Division of Pathology, The Hospital for Sick Children, Toronto, ON, Canada.
Hum Genet. 2023 May;142(5):655-667. doi: 10.1007/s00439-023-02524-6. Epub 2023 Feb 14.
Diarrhoeal disorders in childhood extend beyond the inflammatory bowel diseases. Persistent and severe forms of diarrhoea can occur from birth and are associated with significant morbidity and mortality. These disorders can affect not only the gastrointestinal tract but frequently have extraintestinal manifestations, immunodeficiencies and endocrinopathies. Genomic analysis has advanced our understanding of these conditions and has revealed precision-based treatment options such as potentially curative haematopoietic stem cell transplant. Although many new mutations have been discovered, there is frequently no clear genotype-phenotype correlation. The functional effects of gene mutations can be studied in model systems such as patient-derived organoids. This allows us to further characterise these disorders and advance our understanding of the pathophysiology of the intestinal mucosa. In this review, we will provide an up to date overview of genes involved in diarrhoeal disorders of early onset, particularly focussing on the more recently described gene defects associated with protein loosing enteropathy.

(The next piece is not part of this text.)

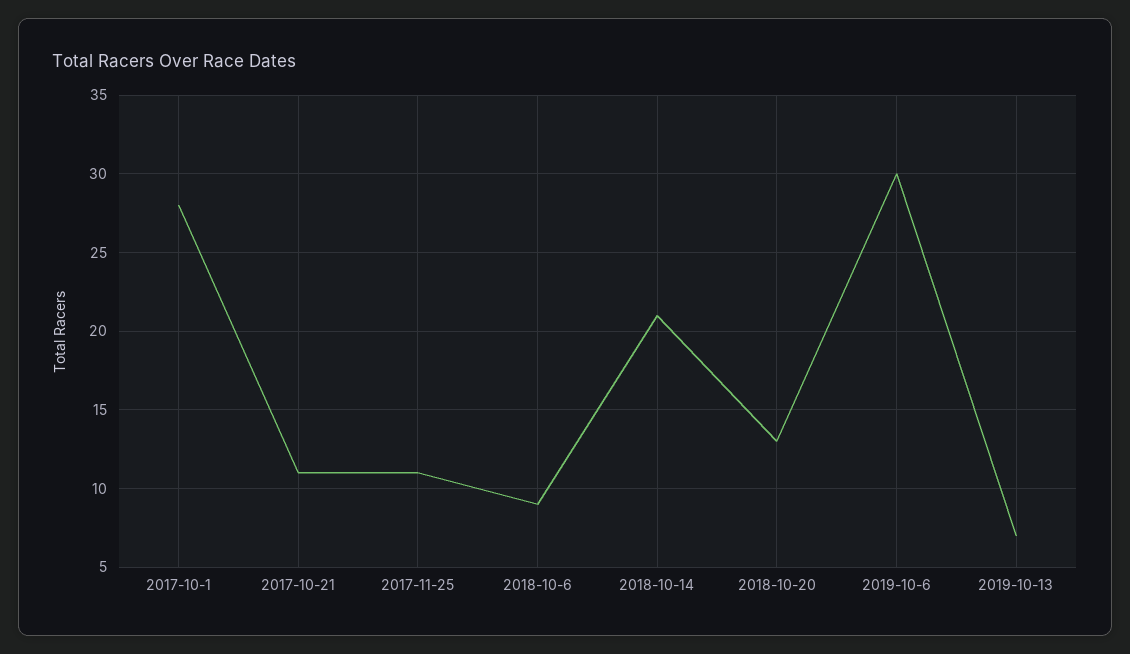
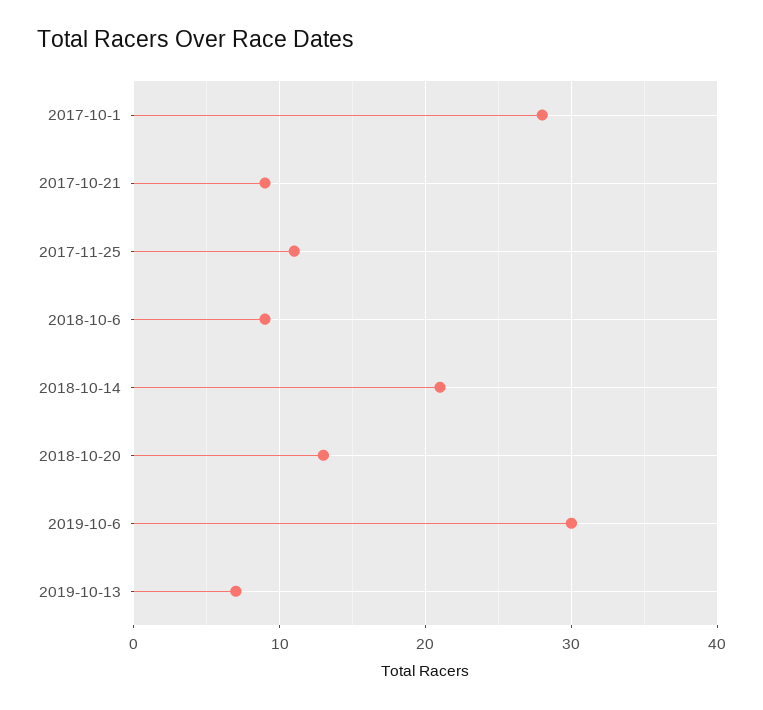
2017-10-21: 11 -> 9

儿童腹泻病不仅包括炎症性肠病。从出生起就可能出现持续性和严重的腹泻,这与较高的发病率和死亡率相关。这些疾病不仅会影响胃肠道,而且常常有肠外表现、免疫缺陷和内分泌疾病。基因组分析使我们对这些疾病有了更深入的了解,并揭示了基于精准医学的治疗选择,如可能治愈的造血干细胞移植。尽管已经发现了许多新的突变,但通常没有明确的基因型-表型相关性。基因突变的功能影响可以在患者来源的类器官等模型系统中进行研究。这使我们能够进一步描述这些疾病,并深入了解肠黏膜的病理生理学。在这篇综述中,我们将提供一个关于早期发病的腹泻病相关基因的最新概述,特别关注与蛋白丢失性肠病相关的最近描述的基因缺陷。